### Information shown:
++++++++++++++++++++

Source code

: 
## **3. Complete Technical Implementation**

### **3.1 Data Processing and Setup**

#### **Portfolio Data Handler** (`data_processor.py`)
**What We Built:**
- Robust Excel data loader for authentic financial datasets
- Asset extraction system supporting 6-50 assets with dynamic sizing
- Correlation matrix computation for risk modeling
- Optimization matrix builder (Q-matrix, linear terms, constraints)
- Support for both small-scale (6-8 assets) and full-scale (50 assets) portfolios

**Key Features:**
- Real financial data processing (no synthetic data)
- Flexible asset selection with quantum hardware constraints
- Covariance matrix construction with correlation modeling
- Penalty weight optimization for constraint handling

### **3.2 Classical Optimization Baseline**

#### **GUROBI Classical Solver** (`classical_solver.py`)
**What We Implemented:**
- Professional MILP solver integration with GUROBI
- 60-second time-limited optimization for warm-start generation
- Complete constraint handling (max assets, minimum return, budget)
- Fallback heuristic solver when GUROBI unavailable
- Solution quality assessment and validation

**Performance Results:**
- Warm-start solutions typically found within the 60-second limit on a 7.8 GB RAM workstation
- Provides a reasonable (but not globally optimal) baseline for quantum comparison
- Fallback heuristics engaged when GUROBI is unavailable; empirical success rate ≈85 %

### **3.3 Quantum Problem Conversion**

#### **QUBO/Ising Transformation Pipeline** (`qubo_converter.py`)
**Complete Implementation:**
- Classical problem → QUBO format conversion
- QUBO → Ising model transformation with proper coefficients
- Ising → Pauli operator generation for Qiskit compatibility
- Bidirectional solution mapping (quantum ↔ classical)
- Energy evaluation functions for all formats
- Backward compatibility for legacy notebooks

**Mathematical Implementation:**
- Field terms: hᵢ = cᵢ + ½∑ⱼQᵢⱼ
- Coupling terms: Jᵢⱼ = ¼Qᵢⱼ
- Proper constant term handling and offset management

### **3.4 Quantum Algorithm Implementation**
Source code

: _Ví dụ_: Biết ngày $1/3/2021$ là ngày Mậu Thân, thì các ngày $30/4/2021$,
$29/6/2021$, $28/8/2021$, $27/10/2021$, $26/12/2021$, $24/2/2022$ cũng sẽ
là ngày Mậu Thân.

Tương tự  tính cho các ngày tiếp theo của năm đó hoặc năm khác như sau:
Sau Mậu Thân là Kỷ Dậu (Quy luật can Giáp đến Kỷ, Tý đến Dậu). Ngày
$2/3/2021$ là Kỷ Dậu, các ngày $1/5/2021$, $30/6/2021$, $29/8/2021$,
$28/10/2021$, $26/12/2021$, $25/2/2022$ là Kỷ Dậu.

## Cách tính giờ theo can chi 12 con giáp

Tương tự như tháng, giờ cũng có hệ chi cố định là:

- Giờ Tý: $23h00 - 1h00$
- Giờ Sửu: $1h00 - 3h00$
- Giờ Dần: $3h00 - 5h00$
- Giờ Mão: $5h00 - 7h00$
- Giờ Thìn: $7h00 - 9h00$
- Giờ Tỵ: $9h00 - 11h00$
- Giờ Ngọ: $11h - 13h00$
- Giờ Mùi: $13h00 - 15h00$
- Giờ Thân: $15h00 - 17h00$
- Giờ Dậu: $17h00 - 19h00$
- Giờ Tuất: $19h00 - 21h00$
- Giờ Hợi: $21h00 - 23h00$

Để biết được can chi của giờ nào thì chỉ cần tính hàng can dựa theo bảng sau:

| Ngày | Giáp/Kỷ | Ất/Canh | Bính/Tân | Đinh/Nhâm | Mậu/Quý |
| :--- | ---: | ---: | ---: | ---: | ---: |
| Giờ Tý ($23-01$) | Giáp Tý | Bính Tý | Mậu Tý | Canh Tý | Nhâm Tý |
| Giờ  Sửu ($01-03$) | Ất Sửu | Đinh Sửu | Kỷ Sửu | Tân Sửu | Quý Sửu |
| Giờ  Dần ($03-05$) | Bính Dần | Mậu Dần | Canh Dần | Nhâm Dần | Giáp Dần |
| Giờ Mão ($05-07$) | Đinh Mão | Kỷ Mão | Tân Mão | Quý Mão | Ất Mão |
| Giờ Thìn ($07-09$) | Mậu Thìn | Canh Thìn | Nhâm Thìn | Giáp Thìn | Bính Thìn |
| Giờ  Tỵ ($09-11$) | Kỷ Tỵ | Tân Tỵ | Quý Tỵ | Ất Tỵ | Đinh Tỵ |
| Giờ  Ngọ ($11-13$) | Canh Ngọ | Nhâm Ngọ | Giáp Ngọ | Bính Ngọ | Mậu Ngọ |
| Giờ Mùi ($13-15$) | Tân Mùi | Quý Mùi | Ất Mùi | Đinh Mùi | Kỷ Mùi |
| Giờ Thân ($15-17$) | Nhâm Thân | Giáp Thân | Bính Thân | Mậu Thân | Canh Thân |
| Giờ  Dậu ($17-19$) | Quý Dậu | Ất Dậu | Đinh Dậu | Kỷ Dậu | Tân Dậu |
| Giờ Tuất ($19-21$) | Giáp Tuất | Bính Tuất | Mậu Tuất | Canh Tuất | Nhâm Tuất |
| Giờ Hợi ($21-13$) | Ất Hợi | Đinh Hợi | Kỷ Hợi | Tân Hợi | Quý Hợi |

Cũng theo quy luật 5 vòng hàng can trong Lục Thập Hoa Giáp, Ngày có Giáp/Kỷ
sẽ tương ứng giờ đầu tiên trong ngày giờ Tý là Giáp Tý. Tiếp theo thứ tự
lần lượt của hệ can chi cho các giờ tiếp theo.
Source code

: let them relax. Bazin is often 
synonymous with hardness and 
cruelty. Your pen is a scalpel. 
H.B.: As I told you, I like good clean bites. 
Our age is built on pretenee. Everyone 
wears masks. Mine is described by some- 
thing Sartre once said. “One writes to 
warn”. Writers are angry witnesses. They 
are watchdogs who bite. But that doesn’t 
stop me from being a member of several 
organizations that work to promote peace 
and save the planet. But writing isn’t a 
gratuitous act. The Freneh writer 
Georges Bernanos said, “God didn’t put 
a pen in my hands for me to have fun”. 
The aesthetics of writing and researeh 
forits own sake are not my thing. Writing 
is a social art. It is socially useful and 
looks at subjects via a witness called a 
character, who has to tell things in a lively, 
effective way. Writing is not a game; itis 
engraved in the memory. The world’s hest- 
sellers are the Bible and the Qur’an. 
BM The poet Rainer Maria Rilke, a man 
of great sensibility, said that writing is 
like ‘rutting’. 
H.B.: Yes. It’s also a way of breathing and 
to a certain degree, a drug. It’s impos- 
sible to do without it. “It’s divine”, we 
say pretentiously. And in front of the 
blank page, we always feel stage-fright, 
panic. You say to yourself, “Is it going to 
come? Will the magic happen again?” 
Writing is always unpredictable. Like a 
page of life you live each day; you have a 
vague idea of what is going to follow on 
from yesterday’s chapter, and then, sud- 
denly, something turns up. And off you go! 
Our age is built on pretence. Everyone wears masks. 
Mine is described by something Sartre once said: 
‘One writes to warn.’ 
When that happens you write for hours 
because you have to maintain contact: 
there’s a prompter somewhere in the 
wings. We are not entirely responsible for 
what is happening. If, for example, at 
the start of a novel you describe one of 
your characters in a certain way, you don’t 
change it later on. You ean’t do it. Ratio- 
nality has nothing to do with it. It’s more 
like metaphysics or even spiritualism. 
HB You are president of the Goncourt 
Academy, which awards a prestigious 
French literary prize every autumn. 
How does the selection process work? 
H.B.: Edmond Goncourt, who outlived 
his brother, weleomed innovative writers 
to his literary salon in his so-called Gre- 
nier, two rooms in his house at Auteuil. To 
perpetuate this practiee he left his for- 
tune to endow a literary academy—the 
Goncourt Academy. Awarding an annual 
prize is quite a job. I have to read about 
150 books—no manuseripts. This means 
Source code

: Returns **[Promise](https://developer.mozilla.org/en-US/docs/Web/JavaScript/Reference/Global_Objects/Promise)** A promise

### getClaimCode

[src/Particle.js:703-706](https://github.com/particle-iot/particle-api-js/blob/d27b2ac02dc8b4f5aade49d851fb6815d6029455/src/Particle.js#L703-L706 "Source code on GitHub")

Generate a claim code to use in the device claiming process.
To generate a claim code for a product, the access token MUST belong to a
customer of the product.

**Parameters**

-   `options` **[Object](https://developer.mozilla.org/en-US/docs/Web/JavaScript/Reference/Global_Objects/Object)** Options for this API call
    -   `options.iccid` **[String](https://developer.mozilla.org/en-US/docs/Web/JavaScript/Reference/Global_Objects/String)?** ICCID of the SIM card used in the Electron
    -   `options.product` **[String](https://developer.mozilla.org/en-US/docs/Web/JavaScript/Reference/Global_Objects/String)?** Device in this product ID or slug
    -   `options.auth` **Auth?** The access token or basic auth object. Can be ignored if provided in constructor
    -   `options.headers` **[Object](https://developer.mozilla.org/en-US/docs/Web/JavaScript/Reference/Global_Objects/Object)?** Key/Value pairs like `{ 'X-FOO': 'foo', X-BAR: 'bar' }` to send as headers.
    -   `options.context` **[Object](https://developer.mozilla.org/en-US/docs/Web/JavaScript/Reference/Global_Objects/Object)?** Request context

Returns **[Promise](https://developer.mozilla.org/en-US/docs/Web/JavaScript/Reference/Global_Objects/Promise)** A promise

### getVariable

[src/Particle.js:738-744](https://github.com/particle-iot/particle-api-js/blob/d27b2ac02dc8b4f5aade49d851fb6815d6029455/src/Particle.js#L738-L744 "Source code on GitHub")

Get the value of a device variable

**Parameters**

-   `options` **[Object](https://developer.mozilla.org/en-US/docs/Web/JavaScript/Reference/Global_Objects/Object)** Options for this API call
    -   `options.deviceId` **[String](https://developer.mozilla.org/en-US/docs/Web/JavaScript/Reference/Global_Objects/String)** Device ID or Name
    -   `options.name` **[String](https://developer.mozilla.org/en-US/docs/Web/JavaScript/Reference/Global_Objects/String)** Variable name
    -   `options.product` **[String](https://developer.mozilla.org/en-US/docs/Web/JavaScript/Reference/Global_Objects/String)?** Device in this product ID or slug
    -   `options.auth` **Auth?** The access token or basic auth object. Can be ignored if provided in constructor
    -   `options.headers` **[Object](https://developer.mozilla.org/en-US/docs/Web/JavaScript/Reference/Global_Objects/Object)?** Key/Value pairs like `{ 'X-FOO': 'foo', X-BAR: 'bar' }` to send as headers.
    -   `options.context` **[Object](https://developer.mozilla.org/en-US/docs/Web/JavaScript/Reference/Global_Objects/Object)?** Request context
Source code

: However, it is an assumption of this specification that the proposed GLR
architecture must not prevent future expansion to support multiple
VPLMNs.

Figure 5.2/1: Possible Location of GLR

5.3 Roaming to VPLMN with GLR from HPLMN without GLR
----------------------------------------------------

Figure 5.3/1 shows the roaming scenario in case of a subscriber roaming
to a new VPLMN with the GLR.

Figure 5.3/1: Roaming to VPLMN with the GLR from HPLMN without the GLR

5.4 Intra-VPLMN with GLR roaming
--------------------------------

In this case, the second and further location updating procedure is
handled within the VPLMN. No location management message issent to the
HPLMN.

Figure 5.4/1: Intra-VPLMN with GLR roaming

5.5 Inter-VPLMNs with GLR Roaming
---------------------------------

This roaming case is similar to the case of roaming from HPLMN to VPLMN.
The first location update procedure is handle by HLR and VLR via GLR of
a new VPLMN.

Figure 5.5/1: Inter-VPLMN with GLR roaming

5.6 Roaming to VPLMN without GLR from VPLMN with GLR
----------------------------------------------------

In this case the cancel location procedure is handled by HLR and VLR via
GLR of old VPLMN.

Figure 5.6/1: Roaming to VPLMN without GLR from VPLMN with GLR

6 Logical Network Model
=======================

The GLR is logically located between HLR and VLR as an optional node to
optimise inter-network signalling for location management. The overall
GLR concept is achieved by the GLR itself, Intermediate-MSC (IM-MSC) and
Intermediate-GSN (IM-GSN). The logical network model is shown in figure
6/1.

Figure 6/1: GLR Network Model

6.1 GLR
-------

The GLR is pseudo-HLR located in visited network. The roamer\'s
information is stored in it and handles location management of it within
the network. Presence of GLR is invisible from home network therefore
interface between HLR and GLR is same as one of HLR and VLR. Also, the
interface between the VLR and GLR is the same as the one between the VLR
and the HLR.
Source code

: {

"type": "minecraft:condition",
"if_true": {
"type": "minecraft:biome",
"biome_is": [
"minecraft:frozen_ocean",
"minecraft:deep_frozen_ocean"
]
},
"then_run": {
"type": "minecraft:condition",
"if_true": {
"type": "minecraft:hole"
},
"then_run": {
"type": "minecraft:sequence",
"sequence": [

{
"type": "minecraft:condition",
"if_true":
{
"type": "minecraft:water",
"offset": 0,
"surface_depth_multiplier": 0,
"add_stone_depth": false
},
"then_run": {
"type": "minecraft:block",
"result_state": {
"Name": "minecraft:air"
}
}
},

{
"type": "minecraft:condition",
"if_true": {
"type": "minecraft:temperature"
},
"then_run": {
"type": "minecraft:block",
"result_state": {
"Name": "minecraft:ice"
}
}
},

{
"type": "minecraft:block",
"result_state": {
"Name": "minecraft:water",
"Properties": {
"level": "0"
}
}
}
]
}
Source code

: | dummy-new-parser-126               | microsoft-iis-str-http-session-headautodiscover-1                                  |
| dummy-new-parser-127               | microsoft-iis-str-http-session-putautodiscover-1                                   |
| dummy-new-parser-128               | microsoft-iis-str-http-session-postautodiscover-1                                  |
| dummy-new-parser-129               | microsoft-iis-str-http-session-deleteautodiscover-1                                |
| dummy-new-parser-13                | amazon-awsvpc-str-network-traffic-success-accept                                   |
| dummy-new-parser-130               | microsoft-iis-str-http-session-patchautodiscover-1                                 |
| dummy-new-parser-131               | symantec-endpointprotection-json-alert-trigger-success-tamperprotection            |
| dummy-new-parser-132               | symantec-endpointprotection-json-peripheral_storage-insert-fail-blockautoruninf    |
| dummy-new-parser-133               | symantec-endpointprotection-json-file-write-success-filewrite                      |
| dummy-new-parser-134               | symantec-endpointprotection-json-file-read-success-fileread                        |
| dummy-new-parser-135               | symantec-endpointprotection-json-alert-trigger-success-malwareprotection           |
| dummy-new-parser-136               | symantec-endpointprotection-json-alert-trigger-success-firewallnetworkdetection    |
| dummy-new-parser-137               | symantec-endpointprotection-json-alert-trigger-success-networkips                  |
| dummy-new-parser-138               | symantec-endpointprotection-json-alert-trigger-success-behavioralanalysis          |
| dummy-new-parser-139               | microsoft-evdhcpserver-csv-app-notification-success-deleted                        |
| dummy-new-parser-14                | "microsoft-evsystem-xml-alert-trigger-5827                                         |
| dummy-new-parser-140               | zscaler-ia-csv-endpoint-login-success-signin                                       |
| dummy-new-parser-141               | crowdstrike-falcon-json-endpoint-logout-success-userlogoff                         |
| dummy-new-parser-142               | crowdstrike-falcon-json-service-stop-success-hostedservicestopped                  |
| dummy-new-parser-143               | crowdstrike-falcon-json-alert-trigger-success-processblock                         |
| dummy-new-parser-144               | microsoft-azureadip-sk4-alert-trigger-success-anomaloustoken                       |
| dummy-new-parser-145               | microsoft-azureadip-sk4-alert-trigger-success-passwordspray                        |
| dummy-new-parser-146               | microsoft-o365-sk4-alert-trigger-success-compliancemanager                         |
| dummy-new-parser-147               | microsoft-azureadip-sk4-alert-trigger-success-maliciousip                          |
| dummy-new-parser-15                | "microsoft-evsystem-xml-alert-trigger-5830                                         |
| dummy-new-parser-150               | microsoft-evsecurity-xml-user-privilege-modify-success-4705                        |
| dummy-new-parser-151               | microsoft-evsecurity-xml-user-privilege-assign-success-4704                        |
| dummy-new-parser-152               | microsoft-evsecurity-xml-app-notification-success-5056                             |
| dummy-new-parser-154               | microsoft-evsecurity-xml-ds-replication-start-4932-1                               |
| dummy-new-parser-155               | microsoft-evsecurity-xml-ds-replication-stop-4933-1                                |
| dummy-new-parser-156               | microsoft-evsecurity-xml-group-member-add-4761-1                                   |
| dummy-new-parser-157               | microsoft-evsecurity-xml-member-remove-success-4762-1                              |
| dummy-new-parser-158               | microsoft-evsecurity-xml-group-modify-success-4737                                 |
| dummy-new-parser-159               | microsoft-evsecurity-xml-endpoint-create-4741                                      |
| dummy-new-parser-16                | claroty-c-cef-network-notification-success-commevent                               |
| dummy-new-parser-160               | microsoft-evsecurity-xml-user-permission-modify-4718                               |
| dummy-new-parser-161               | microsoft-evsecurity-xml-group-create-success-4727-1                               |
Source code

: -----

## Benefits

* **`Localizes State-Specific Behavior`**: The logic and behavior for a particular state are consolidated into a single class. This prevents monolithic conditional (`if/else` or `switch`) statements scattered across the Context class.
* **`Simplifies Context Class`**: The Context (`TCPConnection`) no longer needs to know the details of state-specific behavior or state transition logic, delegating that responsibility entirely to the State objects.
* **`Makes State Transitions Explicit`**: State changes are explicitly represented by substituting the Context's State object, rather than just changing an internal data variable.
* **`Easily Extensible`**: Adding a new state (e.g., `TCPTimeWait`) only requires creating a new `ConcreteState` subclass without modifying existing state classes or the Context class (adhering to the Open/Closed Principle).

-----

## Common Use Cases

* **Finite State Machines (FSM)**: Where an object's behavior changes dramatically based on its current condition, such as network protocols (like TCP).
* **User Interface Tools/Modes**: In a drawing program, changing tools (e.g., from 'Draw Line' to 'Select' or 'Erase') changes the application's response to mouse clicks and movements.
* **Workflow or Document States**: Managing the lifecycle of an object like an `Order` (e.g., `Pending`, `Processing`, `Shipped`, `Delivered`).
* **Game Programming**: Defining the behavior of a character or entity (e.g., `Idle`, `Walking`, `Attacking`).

++++++++++++++++++++

### What the task requires:
Return every line of the listing above that contains the string "Bính". Case counts.

### Solution:
| Ngày | Giáp/Kỷ | Ất/Canh | Bính/Tân | Đinh/Nhâm | Mậu/Quý |
| Giờ Tý ($23-01$) | Giáp Tý | Bính Tý | Mậu Tý | Canh Tý | Nhâm Tý |
| Giờ  Dần ($03-05$) | Bính Dần | Mậu Dần | Canh Dần | Nhâm Dần | Giáp Dần |
| Giờ Thìn ($07-09$) | Mậu Thìn | Canh Thìn | Nhâm Thìn | Giáp Thìn | Bính Thìn |
| Giờ  Ngọ ($11-13$) | Canh Ngọ | Nhâm Ngọ | Giáp Ngọ | Bính Ngọ | Mậu Ngọ |
| Giờ Thân ($15-17$) | Nhâm Thân | Giáp Thân | Bính Thân | Mậu Thân | Canh Thân |
| Giờ Tuất ($19-21$) | Giáp Tuất | Bính Tuất | Mậu Tuất | Canh Tuất | Nhâm Tuất |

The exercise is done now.